Since becoming established in 2000, the Bioengineering Program at Colorado State University has developed into a wide-spread, accredited school that spans four colleges and 14 departments with over 70 faculty members. By the end of the decade, it became clear the program needed its own new space to accommodate the growing student enrollment. The mission was to design a new bioengineering building that would provide modern academic and scientific facilities to serve generations of students to come.
Jennifer Cordes, the Principal-in-Charge, led our team in the conceptual design process of this project, which was centered on combining practicality with sustainability. The design vision synthesized many influences – college research and teaching needs, administration requirements, unique site parameters, environmental impacts, budget considerations, and overall objectives of the Colorado State University. The university wanted the building to be a modern, cornerstone of the campus that would define its future aesthetic. Overall, CSU wanted the bioengineering building to engage the college’s community, the town’s community, and the global community.

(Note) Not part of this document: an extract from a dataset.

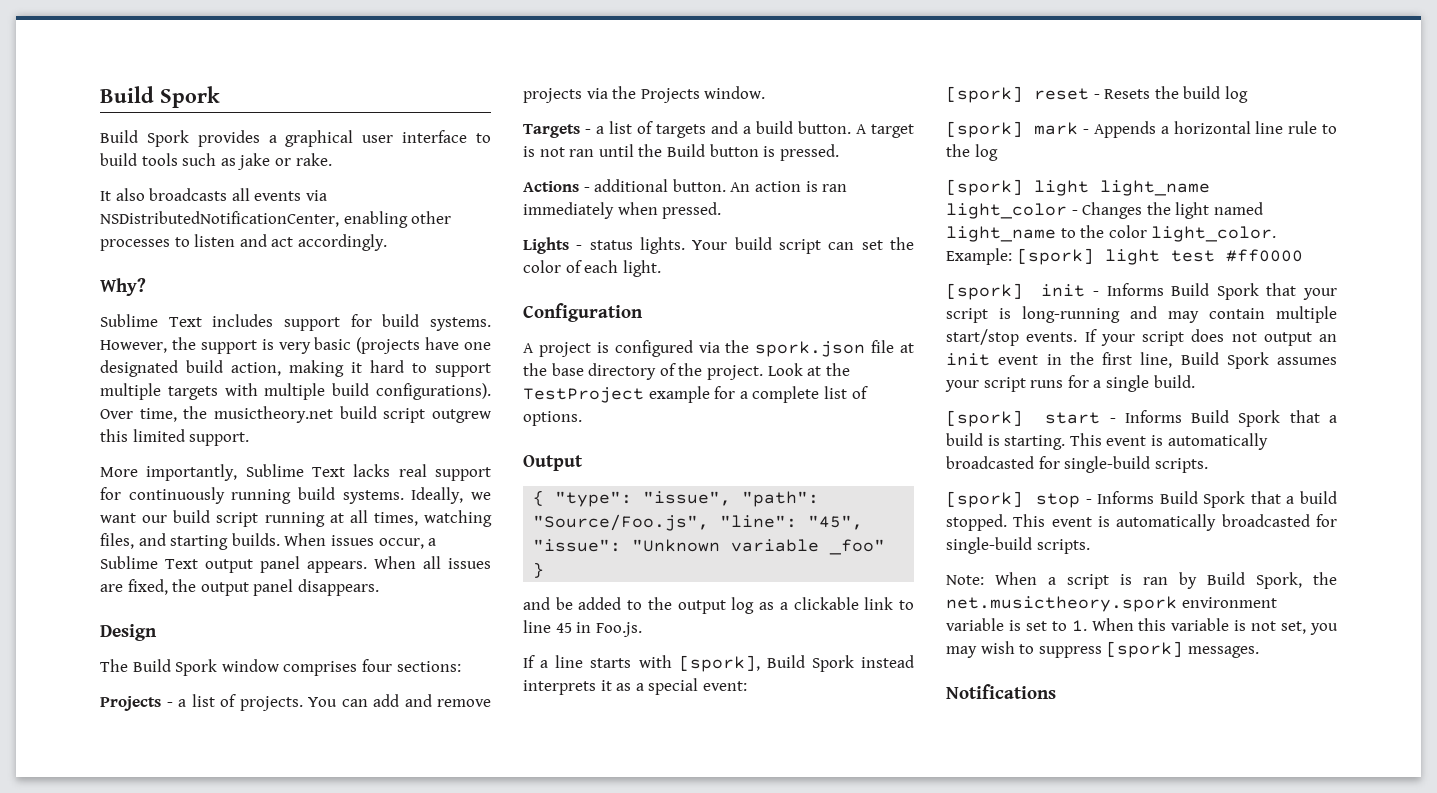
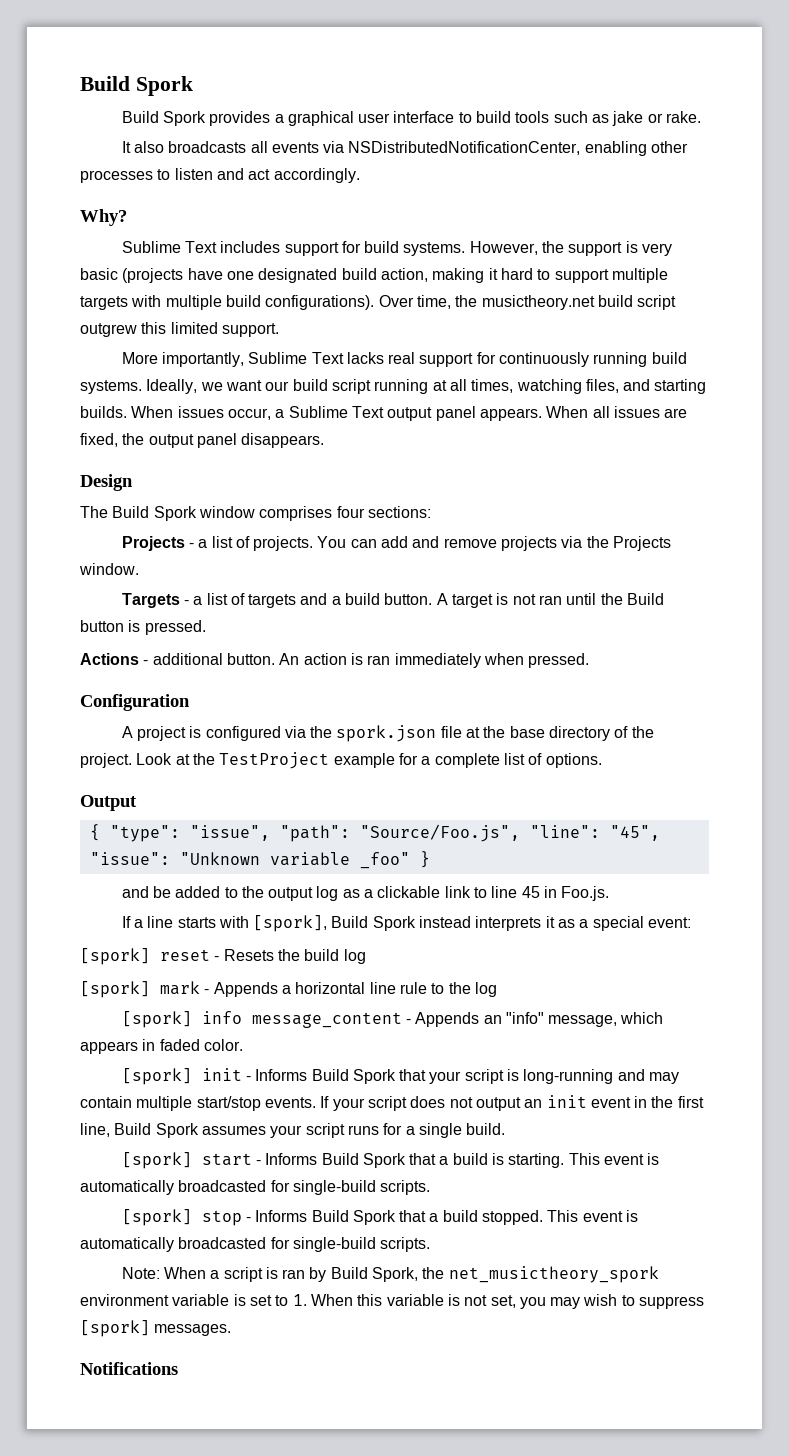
[523,237,914,254] [523,260,661,277] // Lights - status lights. Your build script can set the color of each light. -> (590, 660) none
[1034,180,1210,196] [946,202,1263,219] [946,225,1277,242] [946,248,1303,265] light light_name light_color - Changes the light named light_name to the color light_color. Example: [spork] light test #ff0000 -> [201,1011,664,1028] [80,1039,243,1054] info message_content - Appends an "info" message, which appears in faded color.
[946,596,1177,612] net.musictheory.spork -> [448,1266,659,1283] net_musictheory_spork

The building balances the very specific infrastructure and mechanical needs of engineering research with the less technically demanding needs of offices and classrooms. The design solution separately zones the two space types into a north ‘Lab Bar’ and a south ‘Office Bar’ that are connected by a three-story atrium. This separation allows for efficient utilization of two very different mechanical and structural systems. To promote collaborative engagement, the atrium runs the length of the building, creating an internal street where programs mix, student vitality is expressed and social spaces meet learning environments.
This result was followed by several new science buildings on the CSU campus creating a Science Quad.